Gougères
Gougères
Gougères (pronounced goo/zhehrs) can be enjoyed as is or cut open and filled. In France, gougères are often served cold when tasting wine or served warm as appetizers. This recipe can also be used as a base to make cream puffs and éclairs as well. Simply omit the cheese and herbs, bake, cool, and fill with sweet whipped cream or vanilla custard.
BEFORE YOU START: To achieve consistent size, use a portion scoop or a pastry bag. If using the piping method, use a pencil to trace circles on the back side of your parchment paper to be your guide.
KEEP SCREEN ON
Preparation Method
- Preheat the oven to 375°F on Convection Mode with racks set on positions 2 and 4.
- In a large saucepan over medium-high heat, bring the water and butter to a boil.
- Stir in the flour with a wooden spoon and mix until the mixture forms a dough.
- Continually stir and cook over medium low heat for 2–3 minutes.
- Remove from heat and continue to stir the mixture until it cools down and it stops steaming. The ideal temperature is 140°F, if using a thermometer.
- By hand or in the bowl of a stand mixer, add in the eggs one at a time, beating well. Wait between each addition to make sure the egg is completely mixed in. The dough should be very smooth and glossy.
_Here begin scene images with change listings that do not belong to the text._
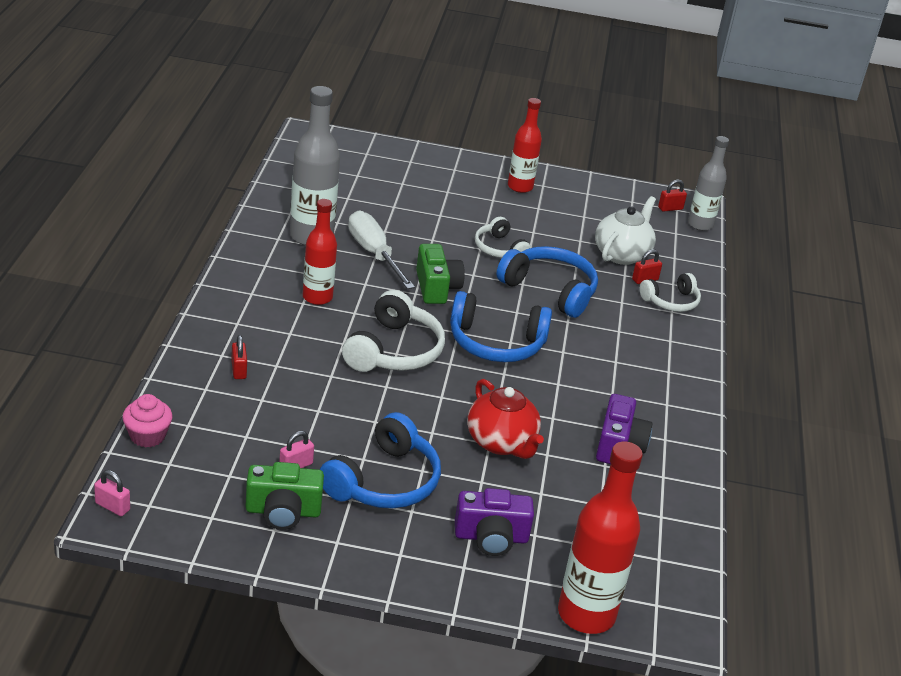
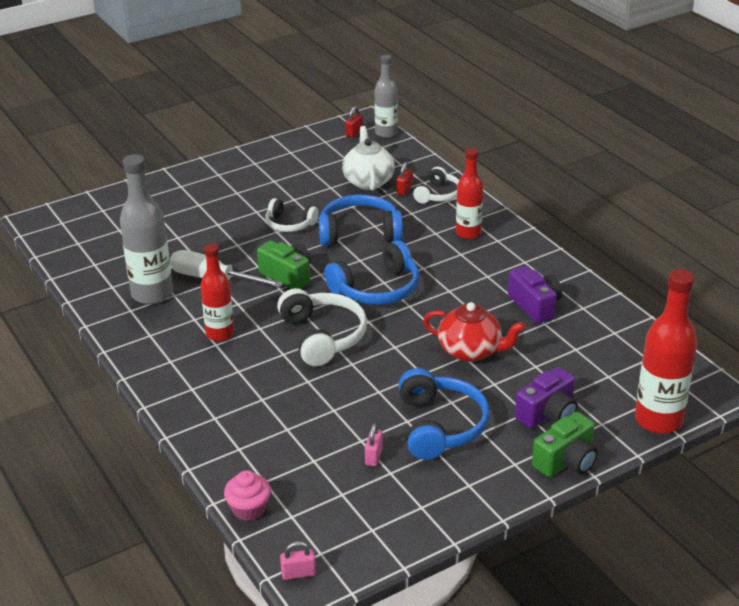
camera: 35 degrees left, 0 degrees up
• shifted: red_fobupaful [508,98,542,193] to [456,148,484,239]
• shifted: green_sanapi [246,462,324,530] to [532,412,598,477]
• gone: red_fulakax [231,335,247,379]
- Mix in the cheese and herbs, then transfer the mixture to a large pastry bag fitted with a large round tip
- On a parchment-lined baking tray, pipe a 2-inch gougère or use a cookie scoop.
- Wet the tip of your finger and smooth out the tops of each gougère to remove any points.
- Bake for approximately 20–25 minutes or until golden brown with a crisp outside.
- Cool completely before cutting or serving.